Nuit d'étoiles, sous tes voiles,
Sous ta brise et tes parfums,
Triste lyre qui soupire,
Je rêve aux amours défunts.
This is the first verse of a poem set to music by Claude Debussy and sung in an arrangement for three female voices at St. Joseph's Church on July 8th. It was the third item of a reflective programme presented by a group known as Tapestry, of four women from Boston (singers, one of them also a viola player) and two men (a young Russian pianist and a clarinetist). They have won prestigious awards, and have performed in Ottawa before. Their selection of music was called Beyond Borders: Songs of Hope and Peace and it had also been performed at the National Gallery in Washington, DC, on Armistice Day last year. It had a sort of anti-war theme, but did not include any music from Germany, which might have made it seem more complete in the context of their theme.
The concert began with a piano solo, an extract from Ravel's Le tombeau de Couperin, composed during the 1st world war, and with no pause a clarinet solo followed. We heard a variety of piano, viola, voice and clarinet pieces after that, including a Satie Gnossienne, an arrangement of Debussy's Noël des enfants qui n'ont plus de maison for vocal trio again, and some extracts from Bartok's Bagatelles for piano. John McCutcheon's composition Christmas in the Trenches was for singers in four parts, with the viola held and played like a guitar in accompaniment. An arrangement by Virgil Thomson of Psalm 23 was for all six musicians; then came another clarinet solo. Thus ended the first part of the concert.

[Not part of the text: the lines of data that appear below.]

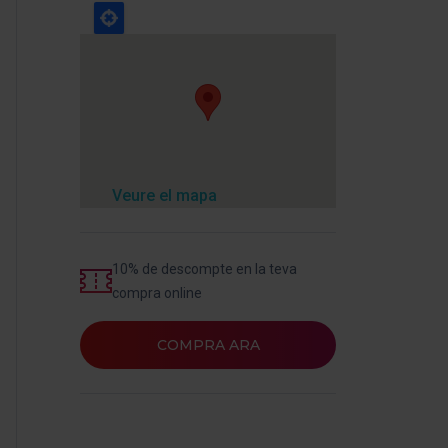
Veure el mapa
10% de descompte en la teva
compra online
COMPRA ARA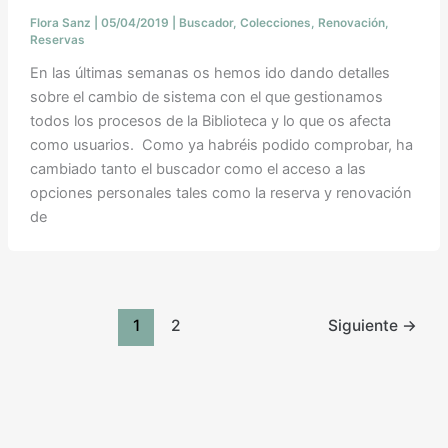
Flora Sanz
|
05/04/2019
|
Buscador
,
Colecciones
,
Renovación
,
Reservas
En las últimas semanas os hemos ido dando detalles
sobre el cambio de sistema con el que gestionamos
todos los procesos de la Biblioteca y lo que os afecta
como usuarios. Como ya habréis podido comprobar, ha
cambiado tanto el buscador como el acceso a las
opciones personales tales como la reserva y renovación
de
1
2
Siguiente
→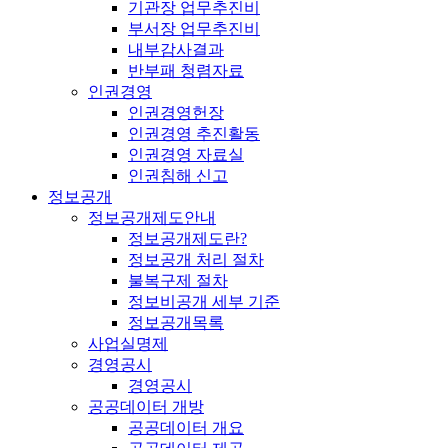
기관장 업무추진비
부서장 업무추진비
내부감사결과
반부패 청렴자료
인권경영
인권경영헌장
인권경영 추진활동
인권경영 자료실
인권침해 신고
정보공개
정보공개제도안내
정보공개제도란?
정보공개 처리 절차
불복구제 절차
정보비공개 세부 기준
정보공개목록
사업실명제
경영공시
경영공시
공공데이터 개방
공공데이터 개요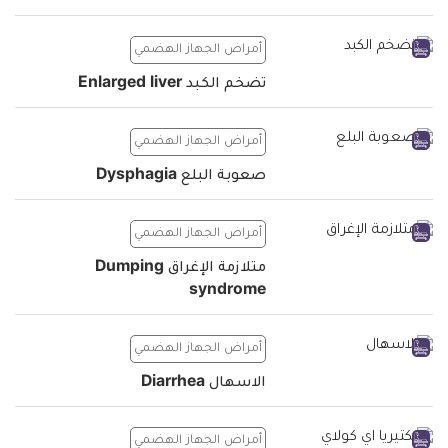
أمراض الجهاز الهضمي
تضخم الكبد Enlarged liver
أمراض الجهاز الهضمي
صعوبة البلع Dysphagia
أمراض الجهاز الهضمي
متلازمة الإغراق Dumping
syndrome
أمراض الجهاز الهضمي
الاسهال Diarrhea
أمراض الجهاز الهضمي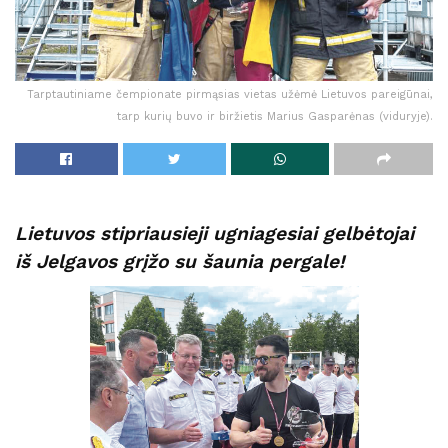
Tarptautiniame čempionate pirmąsias vietas užėmė Lietuvos pareigūnai,
tarp kurių buvo ir biržietis Marius Gasparėnas (viduryje).
Lietuvos stipriausieji ugniagesiai gelbėtojai
iš Jelgavos grįžo su šaunia pergale!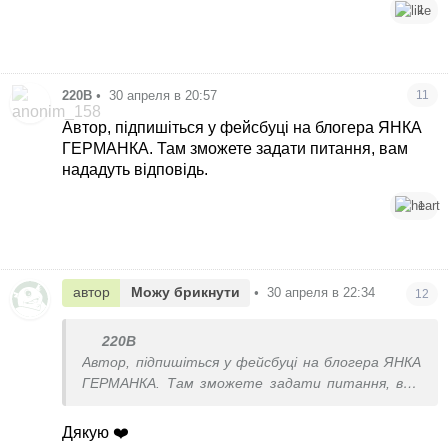
1
220В
•
30 апреля в 20:57
11
Автор, підпишіться у фейсбуці на блогера ЯНКА
ГЕРМАНКА. Там зможете задати питання, вам
нададуть відповідь.
1
автор
Можу брикнути
•
30 апреля в 22:34
12
220В
Автор, підпишіться у фейсбуці на блогера ЯНКА
ГЕРМАНКА. Там зможете задати питання, вам
нададуть відповідь.
Дякую ❤️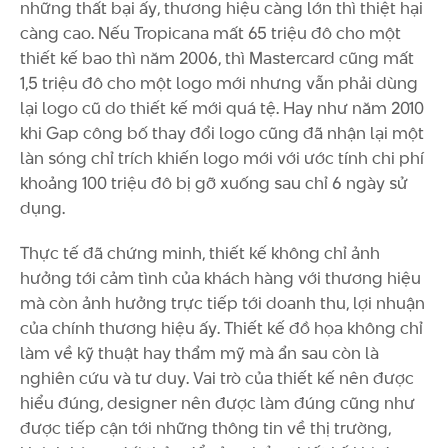
những thất bại ấy, thương hiệu càng lớn thì thiệt hại
càng cao. Nếu Tropicana mất 65 triệu đô cho một
thiết kế bao thì năm 2006, thì Mastercard cũng mất
1,5 triệu đô cho một logo mới nhưng vẫn phải dùng
lại logo cũ do thiết kế mới quá tệ. Hay như năm 2010
khi Gap công bố thay đổi logo cũng đã nhận lại một
làn sóng chỉ trích khiến logo mới với ước tính chi phí
khoảng 100 triệu đô bị gỡ xuống sau chỉ 6 ngày sử
dụng.
Thực tế đã chứng minh, thiết kế không chỉ ảnh
hưởng tới cảm tình của khách hàng với thương hiệu
mà còn ảnh hưởng trực tiếp tới doanh thu, lợi nhuận
của chính thương hiệu ấy. Thiết kế đồ họa không chỉ
làm về kỹ thuật hay thẩm mỹ mà ẩn sau còn là
nghiên cứu và tư duy. Vai trò của thiết kế nên được
hiểu đúng, designer nên được làm đúng cũng như
được tiếp cận tới những thông tin về thị trường,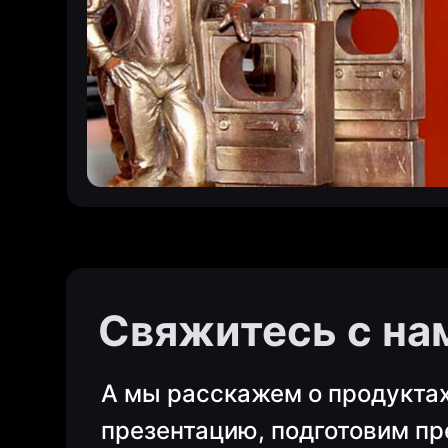
Свяжитесь с на
А мы расскажем о продукта
презентацию, подготовим п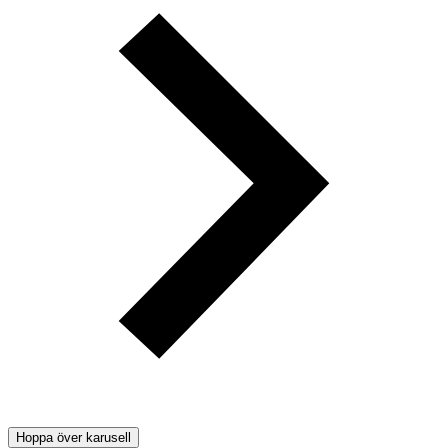
Hoppa över karusell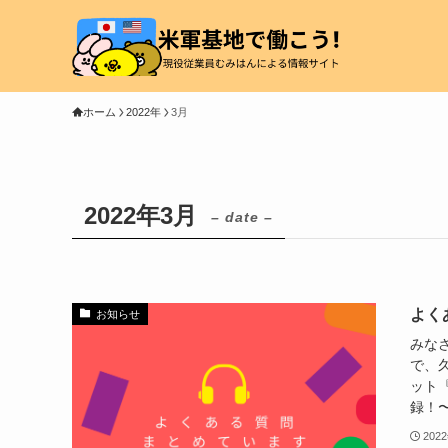
ホーム
2022年
3月
2022年3月
– date –
よく
お知らせ
みな
で、久
ット
録！〜
202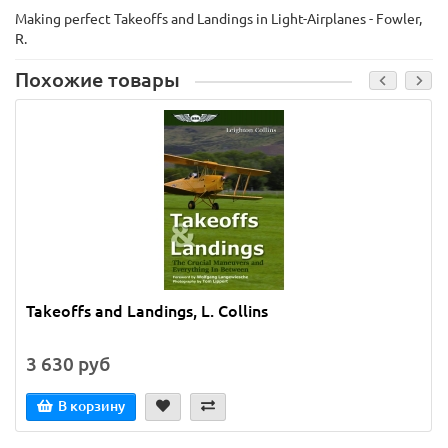
Making perfect Takeoffs and Landings in Light-Airplanes - Fowler,
R.
Похожие товары
Takeoffs and Landings, L. Collins
3 630 руб
В корзину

Most likely, at my age, my hearing is deteriorating; I found it difficult to make out the singers' words in this concert, partly because of the acoustics of the church and also because the ensemble seems to specialise in soft singing. The soprano Christi Catt seems to have a thinner voice than the other two singers. These are minor quibbles; their musicianship was exemplary.
The second part began with a Pastorale by Poulenc, followed by a viola solo. leading to a medieval Agnus Dei from Spain with the clean, open harmonies of its time.

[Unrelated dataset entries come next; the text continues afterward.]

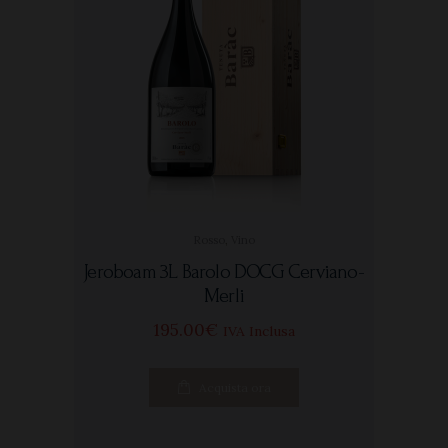
Rosso
,
Vino
Jeroboam 3L Barolo DOCG Cerviano-
Merli
195
00
€
IVA Inclusa
Acquista ora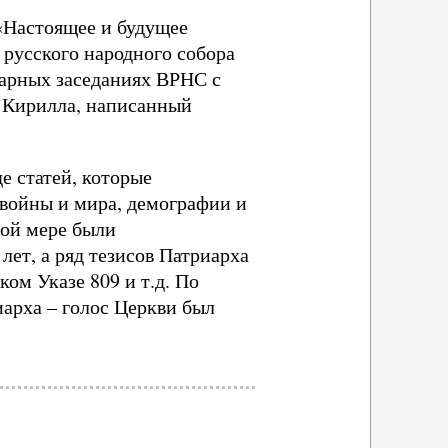
«Настоящее и будущее
 русского народного собора
нарных заседаниях ВРНС с
а Кирилла, написанный
е статей, которые
войны и мира, демографии и
лой мере были
ет, а ряд тезисов Патриарха
ом Указе 809 и т.д. По
иарха – голос Церкви был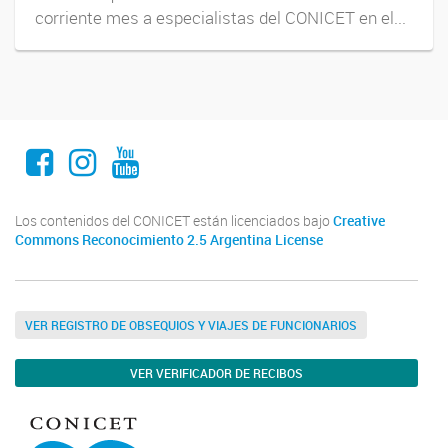
corriente mes a especialistas del CONICET en el...
Facebook
Instagram
Youtube
Los contenidos del CONICET están licenciados bajo
Creative
Commons Reconocimiento 2.5 Argentina License
VER REGISTRO DE OBSEQUIOS Y VIAJES DE FUNCIONARIOS
VER VERIFICADOR DE RECIBOS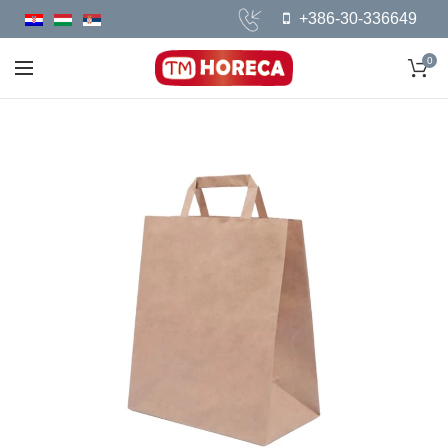
+386-30-336649
0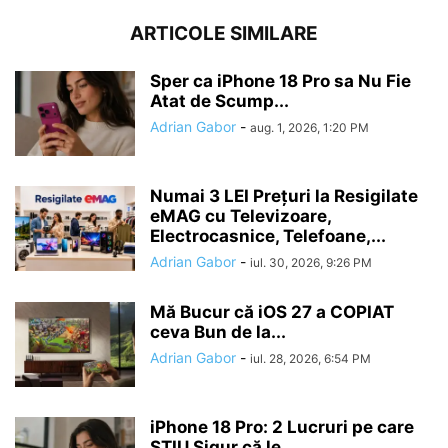
ARTICOLE SIMILARE
Sper ca iPhone 18 Pro sa Nu Fie
Atat de Scump...
Adrian Gabor
-
aug. 1, 2026, 1:20 PM
Numai 3 LEI Prețuri la Resigilate
eMAG cu Televizoare,
Electrocasnice, Telefoane,...
Adrian Gabor
-
iul. 30, 2026, 9:26 PM
Mă Bucur că iOS 27 a COPIAT
ceva Bun de la...
Adrian Gabor
-
iul. 28, 2026, 6:54 PM
iPhone 18 Pro: 2 Lucruri pe care
ȘTIU Sigur că le...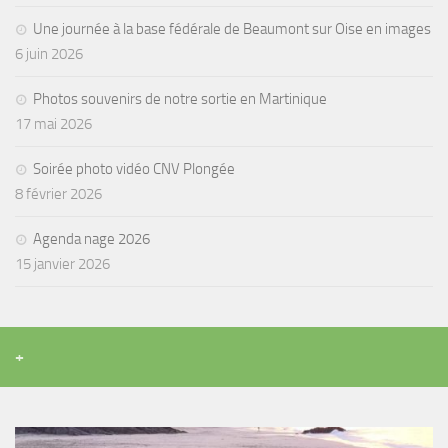
sorties 2017
Une journée à la base fédérale de Beaumont sur Oise en images
Sorties 2016
6 juin 2026
Sorties 2015
Photos souvenirs de notre sortie en Martinique
Sorties 2014
17 mai 2026
BIO SUB
Soirée photo vidéo CNV Plongée
Environnement et Biologie Sub
8 février 2026
Formations
Lac Merveilleux
Agenda nage 2026
15 janvier 2026
AUDIOVISUEL
Photo
Vidéo
+
Peinture
NAGE
NAP / NEV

To contrast with that, a Dona Nobis Pacem by Vaughan Williams with his distinctive early 20th century harmonies and (a bigger contrast yet) a Duke Ellington number, Mood Indigo, sung, with piano and clarinet backing. The clarinetist came straight back in with solo improvisations by Charles Mingus, after which we heard the four women singing a Billie Holiday song from the 1940s in close-harmony, barbershop style.
Talk about variety! The pianist, from memory, then impressed everyone with No. 2 of the Etudes Tableaux by Rachmaninoff, and then we had two Samuel Barber pieces, the first (Sure on this Shining Night, 1938) with a Finzi-like accompaniment on the clarinet and viola. When the voices joined in the clarinet became the lowest voice. Barber's lovely Agnus Dei immediately followed and finally the ensemble gave us a soft arrangement (sung in three parts) of Somewhere from West Side Story, by Bernstein.